Literaturepoche Nachkriegsliteratur (1945-1968) (Seite 5)

Im Gegensatz zur Bundesrepublik bildete sich in der DDR der 50er Jahre eine relativ homogene, vom Staat gesteuerte und reglementierte Literatur heraus. Zwei Hauptthemen sind in dieser Phase zu erkennen: Einerseits wurden die Romane aus den 40er Jahren fortgeführt, die sich mit Faschismus und Widerstand beschäftigten, wofür Bruno Apitz’ Buchenwald-Roman Nackt unter Wölfen (1958) das bekannteste Beispiel ist. Andererseits sollte die Literatur in der DDR als Planfaktor beim Aufbau des Sozialismus dienen, weshalb zahlreiche sogenannte „Aufbau“-Romane entstanden; unter ihnen Eduard Claudius’ Menschen an unserer Seite (1951) und Roheisen (1955) von Hans Marchwitza. Erst allmählich wandte sich die Literatur auch zeitaktuellen Themen zu. Nachdem 1959 auf der „Bitterfelder Konferenz“ eine stärkere Verbindung, ein Schulterschluss, zwischen Schriftstellern und Arbeitern gefordert worden war, um die bürgerliche Literatur zu überwinden, wurden Anfang der 60er Jahre verstärkt auch politische, durchaus auch sozialkritische Fragestellungen thematisiert. So erzählt Erik Neutschs Roman Die Spur der Steine (1964) vom anarchischen Brigadier Balla und dessen Bauarbeitertruppe. Noch konkreter äußert sich der Schriftsteller Hermann Kant. Formal wie inhaltlich stellt sein Roman Die Aula (1963) eine Abkehr von den starren Konventionen des sozialistischen Realismus dar. Sein Ich-Erzähler berichtet über den Aufbau der Arbeiter- und Bauern-Fakultät, einem Aufbau, der von Erfolgen wie Misserfolgen geprägt ist. Doch den wohl bekanntesten Roman – auch über die Grenzen der DDR hinaus – legte Christa Wolf mit Der geteilte Himmel (1963) vor. Darin thematisiert sie die Kluft zwischen beiden deutschen Staaten, die durch den Bau der Berliner Mauer zwei Jahre zuvor zementiert wurde. Der Roman endet zwar mit einem Bekenntnis der Hauptfigur zur bestehenden DDR-Gesellschaft, doch trotz dieses ideologisch versöhnlichen Ausklangs ist seine politische Brisanz kaum abzustreiten.

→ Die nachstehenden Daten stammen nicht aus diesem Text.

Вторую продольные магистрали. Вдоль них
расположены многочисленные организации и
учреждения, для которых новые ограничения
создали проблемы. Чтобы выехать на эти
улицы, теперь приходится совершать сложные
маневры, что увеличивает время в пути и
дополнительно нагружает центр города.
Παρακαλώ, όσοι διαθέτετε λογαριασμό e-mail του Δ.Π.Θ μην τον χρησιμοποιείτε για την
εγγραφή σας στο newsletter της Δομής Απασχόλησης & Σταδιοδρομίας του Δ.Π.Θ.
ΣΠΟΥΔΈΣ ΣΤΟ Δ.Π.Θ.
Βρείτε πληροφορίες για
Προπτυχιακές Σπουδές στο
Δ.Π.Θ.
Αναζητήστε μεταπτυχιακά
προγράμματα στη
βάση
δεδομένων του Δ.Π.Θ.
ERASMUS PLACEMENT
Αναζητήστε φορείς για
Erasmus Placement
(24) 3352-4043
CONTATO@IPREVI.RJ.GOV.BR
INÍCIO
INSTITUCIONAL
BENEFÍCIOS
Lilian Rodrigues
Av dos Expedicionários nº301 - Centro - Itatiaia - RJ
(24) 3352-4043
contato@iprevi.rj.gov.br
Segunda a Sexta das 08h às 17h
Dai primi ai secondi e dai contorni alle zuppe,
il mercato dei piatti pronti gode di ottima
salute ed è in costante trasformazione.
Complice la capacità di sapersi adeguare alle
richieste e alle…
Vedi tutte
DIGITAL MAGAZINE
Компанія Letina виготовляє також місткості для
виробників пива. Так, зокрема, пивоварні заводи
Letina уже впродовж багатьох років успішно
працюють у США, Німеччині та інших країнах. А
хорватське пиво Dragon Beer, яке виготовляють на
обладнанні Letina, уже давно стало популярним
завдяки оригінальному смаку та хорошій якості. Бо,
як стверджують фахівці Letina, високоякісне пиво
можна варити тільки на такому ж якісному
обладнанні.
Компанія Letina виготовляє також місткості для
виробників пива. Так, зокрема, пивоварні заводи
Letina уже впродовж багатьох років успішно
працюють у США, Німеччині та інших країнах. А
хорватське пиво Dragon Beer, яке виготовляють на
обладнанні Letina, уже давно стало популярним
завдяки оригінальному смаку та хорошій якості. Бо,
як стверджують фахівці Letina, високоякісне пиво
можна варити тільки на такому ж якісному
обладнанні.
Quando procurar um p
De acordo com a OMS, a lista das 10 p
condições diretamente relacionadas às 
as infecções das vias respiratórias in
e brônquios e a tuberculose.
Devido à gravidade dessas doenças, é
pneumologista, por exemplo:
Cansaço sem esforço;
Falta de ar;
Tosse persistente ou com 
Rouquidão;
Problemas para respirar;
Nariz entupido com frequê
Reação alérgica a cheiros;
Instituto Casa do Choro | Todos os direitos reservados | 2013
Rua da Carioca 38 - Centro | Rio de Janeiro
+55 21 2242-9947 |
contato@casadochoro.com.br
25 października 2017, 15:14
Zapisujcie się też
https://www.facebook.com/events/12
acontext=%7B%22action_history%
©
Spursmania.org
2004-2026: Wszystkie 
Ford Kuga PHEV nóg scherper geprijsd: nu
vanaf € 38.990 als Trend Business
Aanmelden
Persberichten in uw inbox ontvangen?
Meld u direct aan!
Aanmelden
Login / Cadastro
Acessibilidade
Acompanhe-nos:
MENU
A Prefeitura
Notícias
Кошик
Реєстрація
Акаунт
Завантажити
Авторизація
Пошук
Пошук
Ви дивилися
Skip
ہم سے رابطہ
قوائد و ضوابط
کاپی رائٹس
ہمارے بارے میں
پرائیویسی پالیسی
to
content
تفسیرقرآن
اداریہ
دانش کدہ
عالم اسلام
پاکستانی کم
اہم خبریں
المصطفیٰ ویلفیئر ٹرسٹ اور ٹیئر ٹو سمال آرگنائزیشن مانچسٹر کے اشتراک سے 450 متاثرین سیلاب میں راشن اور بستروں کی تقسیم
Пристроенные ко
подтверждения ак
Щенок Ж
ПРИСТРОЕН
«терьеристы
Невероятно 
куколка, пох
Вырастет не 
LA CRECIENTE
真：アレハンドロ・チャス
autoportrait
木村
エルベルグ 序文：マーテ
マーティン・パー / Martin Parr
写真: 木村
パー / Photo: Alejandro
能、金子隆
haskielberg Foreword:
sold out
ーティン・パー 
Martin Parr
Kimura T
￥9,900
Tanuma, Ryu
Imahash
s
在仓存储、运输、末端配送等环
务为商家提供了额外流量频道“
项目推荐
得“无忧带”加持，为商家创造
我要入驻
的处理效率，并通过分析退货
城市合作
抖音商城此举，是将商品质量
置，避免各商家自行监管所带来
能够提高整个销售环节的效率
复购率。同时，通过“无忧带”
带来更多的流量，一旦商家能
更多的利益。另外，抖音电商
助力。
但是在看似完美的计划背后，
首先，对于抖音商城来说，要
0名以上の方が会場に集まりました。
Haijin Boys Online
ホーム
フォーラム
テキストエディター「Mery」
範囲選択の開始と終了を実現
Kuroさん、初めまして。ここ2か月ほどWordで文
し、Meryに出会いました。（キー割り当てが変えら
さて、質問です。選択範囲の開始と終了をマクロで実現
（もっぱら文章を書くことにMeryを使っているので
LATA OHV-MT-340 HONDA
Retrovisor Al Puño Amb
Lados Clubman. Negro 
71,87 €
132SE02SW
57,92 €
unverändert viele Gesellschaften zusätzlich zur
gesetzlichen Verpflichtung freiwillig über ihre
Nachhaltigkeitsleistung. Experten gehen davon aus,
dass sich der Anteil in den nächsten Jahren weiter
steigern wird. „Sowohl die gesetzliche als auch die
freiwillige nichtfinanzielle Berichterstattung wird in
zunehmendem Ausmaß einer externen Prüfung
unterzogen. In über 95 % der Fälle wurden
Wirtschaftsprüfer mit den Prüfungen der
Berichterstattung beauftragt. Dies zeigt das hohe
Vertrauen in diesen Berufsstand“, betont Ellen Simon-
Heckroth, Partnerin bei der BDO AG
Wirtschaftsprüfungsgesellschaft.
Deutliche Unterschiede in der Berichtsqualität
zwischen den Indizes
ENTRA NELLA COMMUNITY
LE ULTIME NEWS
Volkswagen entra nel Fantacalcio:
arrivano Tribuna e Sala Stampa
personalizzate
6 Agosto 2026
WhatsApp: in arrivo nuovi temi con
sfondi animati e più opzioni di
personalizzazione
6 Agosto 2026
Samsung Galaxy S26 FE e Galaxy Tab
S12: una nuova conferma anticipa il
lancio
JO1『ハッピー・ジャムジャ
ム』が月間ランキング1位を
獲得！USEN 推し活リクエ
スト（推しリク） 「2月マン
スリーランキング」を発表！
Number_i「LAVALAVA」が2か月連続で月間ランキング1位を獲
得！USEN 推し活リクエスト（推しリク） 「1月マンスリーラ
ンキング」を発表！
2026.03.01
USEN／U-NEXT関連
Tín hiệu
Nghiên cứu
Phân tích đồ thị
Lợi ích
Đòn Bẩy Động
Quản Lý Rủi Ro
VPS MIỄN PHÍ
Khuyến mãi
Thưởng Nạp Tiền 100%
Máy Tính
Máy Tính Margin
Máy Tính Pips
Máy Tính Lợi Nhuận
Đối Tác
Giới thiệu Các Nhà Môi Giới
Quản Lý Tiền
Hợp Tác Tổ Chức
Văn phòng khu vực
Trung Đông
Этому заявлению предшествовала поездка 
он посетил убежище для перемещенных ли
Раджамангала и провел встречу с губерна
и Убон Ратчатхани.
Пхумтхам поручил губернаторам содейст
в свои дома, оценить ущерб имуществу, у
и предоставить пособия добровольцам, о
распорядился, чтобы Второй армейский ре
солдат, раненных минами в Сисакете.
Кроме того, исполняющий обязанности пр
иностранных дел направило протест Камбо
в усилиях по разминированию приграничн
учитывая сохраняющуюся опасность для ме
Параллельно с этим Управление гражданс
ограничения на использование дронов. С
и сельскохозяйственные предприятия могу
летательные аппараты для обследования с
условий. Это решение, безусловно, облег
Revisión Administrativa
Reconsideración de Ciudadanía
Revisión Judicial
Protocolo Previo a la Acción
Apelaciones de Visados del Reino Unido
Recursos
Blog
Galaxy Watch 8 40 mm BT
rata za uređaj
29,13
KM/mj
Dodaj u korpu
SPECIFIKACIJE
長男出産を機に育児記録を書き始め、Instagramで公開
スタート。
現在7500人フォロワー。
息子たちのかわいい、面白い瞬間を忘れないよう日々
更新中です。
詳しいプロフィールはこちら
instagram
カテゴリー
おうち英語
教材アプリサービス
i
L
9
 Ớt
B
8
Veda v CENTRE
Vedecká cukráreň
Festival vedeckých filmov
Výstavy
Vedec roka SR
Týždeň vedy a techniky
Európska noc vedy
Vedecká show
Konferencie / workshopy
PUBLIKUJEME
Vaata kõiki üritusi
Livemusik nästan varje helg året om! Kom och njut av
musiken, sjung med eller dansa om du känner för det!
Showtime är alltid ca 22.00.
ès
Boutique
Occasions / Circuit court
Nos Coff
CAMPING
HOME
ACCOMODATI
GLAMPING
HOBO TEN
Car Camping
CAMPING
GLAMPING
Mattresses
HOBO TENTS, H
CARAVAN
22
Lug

Auch in Westdeutschland kam es Anfang der 60er Jahre zu einer zunehmenden Politisierung der Literatur. Das allmähliche Ende des „Wirtschaftswunders“ der 50er Jahre und der Bau der Mauer waren zwei maßgebliche Gründe für die gesellschaftliche Krise dieser Jahre. Den längst etablierten Literaten der Gruppe 47 warf man nun vor, die aktuellen politischen und sozialen Verhältnisse zugunsten ästhetischer und poetologischer Kriterien nicht adäquat abzubilden und nicht tief genug zu reflektieren.